START Information

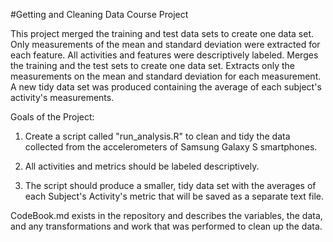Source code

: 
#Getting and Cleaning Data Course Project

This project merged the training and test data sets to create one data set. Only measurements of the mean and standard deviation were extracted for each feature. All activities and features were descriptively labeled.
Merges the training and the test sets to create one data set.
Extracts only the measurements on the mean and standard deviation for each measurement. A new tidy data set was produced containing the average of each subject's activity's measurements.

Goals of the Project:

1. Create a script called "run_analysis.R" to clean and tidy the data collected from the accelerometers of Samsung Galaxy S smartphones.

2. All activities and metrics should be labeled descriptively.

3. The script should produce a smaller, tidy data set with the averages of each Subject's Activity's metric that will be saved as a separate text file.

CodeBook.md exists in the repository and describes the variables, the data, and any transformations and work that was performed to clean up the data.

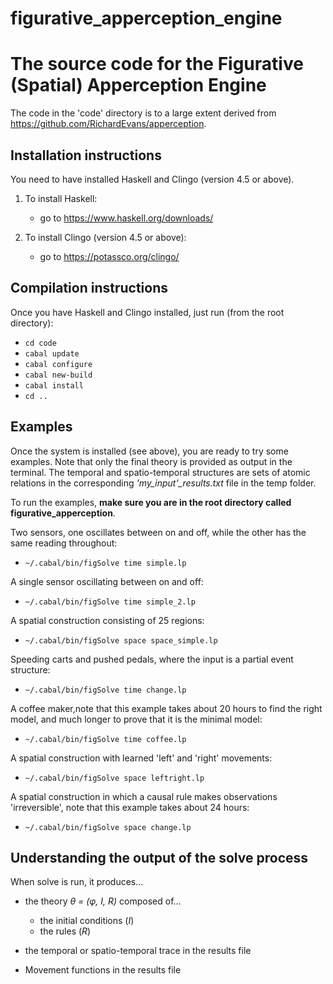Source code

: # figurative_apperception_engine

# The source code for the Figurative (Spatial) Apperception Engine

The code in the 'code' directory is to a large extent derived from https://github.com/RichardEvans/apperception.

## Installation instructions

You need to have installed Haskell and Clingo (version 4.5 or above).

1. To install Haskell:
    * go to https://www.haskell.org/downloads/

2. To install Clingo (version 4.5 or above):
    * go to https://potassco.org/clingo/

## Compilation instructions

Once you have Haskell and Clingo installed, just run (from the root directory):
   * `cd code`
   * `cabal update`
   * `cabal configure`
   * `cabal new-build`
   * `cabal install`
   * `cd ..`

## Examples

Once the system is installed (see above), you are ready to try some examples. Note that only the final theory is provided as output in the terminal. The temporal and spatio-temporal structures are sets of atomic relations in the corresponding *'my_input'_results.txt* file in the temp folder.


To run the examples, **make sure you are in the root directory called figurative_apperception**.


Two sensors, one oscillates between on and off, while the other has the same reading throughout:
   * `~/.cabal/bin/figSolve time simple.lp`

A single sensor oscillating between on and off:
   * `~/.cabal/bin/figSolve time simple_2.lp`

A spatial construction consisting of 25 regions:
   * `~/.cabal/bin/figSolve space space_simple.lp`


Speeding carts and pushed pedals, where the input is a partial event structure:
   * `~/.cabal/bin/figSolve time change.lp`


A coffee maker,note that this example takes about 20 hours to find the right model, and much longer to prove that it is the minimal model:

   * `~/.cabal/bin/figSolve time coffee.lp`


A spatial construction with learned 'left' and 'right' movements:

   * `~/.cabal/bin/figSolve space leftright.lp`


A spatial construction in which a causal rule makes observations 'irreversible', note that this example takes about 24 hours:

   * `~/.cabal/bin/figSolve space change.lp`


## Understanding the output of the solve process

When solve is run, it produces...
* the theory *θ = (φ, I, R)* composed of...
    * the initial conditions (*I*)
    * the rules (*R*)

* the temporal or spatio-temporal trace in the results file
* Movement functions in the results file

END Information
START Information

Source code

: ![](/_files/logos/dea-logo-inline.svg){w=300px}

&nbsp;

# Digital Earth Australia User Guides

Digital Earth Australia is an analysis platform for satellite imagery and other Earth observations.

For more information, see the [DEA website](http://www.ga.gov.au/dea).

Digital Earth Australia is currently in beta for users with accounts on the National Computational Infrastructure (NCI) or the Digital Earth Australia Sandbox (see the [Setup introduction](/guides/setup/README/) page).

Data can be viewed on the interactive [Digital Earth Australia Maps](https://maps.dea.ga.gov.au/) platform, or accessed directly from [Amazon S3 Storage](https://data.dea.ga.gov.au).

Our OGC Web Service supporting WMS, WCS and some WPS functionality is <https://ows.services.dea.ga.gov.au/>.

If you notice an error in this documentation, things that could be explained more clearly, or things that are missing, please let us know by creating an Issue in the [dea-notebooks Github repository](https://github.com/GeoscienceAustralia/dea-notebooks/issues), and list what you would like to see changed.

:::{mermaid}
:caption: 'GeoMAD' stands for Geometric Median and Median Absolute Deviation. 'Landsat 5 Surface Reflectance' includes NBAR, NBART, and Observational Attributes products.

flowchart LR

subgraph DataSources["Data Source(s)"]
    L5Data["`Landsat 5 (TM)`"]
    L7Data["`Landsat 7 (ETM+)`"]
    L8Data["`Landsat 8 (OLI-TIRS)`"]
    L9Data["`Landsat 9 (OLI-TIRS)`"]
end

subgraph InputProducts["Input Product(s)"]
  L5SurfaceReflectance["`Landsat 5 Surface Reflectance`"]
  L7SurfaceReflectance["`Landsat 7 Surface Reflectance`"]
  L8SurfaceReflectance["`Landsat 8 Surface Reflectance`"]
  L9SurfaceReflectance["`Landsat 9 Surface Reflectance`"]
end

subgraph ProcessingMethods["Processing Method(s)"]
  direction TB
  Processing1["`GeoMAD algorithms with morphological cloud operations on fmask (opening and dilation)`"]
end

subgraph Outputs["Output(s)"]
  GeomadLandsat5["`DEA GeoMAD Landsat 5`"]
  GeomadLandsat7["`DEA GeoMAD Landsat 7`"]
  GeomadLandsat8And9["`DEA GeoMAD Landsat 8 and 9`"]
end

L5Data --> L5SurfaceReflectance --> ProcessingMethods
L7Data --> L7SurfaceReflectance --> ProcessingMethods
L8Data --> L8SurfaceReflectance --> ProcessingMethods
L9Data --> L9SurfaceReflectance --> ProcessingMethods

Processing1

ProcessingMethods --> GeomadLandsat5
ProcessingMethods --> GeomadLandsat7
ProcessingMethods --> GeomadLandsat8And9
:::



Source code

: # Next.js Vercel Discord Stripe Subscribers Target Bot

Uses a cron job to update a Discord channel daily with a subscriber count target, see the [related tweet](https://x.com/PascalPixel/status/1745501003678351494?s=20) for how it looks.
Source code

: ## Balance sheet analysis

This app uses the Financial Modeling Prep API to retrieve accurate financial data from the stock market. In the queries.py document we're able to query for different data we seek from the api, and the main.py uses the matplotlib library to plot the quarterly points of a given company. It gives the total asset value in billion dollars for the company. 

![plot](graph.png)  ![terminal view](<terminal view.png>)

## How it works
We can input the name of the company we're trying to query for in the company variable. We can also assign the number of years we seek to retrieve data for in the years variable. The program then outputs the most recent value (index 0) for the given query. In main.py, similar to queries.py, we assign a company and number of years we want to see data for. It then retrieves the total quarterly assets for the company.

END Information
START Information

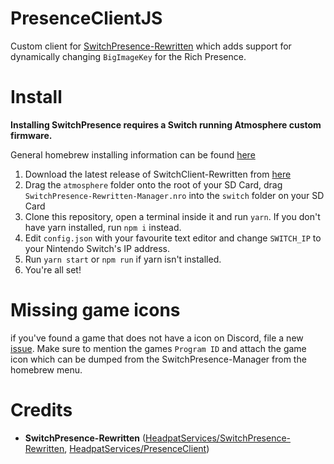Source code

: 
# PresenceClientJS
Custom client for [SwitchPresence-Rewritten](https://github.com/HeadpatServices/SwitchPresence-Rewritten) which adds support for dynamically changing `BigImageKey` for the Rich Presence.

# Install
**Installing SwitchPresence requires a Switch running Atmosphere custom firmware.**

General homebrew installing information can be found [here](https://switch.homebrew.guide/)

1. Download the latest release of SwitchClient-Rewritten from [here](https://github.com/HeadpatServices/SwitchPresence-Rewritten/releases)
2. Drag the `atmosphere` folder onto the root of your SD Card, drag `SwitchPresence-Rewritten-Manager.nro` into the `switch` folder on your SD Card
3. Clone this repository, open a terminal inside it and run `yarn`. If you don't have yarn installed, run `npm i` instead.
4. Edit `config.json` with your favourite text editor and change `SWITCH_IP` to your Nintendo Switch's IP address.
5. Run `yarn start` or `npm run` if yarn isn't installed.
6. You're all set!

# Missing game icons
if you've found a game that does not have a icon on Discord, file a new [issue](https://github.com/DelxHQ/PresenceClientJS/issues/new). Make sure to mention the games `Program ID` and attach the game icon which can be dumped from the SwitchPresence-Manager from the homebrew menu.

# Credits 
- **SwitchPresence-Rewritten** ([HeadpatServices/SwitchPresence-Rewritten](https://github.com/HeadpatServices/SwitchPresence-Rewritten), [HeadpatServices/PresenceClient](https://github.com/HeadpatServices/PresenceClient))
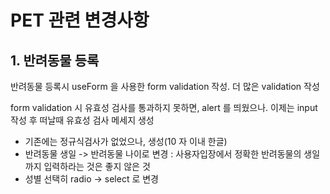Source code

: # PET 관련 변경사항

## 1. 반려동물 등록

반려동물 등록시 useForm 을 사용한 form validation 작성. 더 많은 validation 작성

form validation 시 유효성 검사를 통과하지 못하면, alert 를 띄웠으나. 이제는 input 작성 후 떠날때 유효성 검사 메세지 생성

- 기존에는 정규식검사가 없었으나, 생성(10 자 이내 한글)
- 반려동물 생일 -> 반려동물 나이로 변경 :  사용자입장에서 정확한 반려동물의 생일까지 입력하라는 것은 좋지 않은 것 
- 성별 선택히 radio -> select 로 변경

END Information

When you reach the line in the material above that holds "A spatial construction in", begin reproducing lines exactly, and stop after the line that holds "functions in the results file".

Answer area:
A spatial construction in which a causal rule makes observations 'irreversible', note that this example takes about 24 hours:

   * `~/.cabal/bin/figSolve space change.lp`


## Understanding the output of the solve process

When solve is run, it produces...
* the theory *θ = (φ, I, R)* composed of...
    * the initial conditions (*I*)
    * the rules (*R*)

* the temporal or spatio-temporal trace in the results file
* Movement functions in the results file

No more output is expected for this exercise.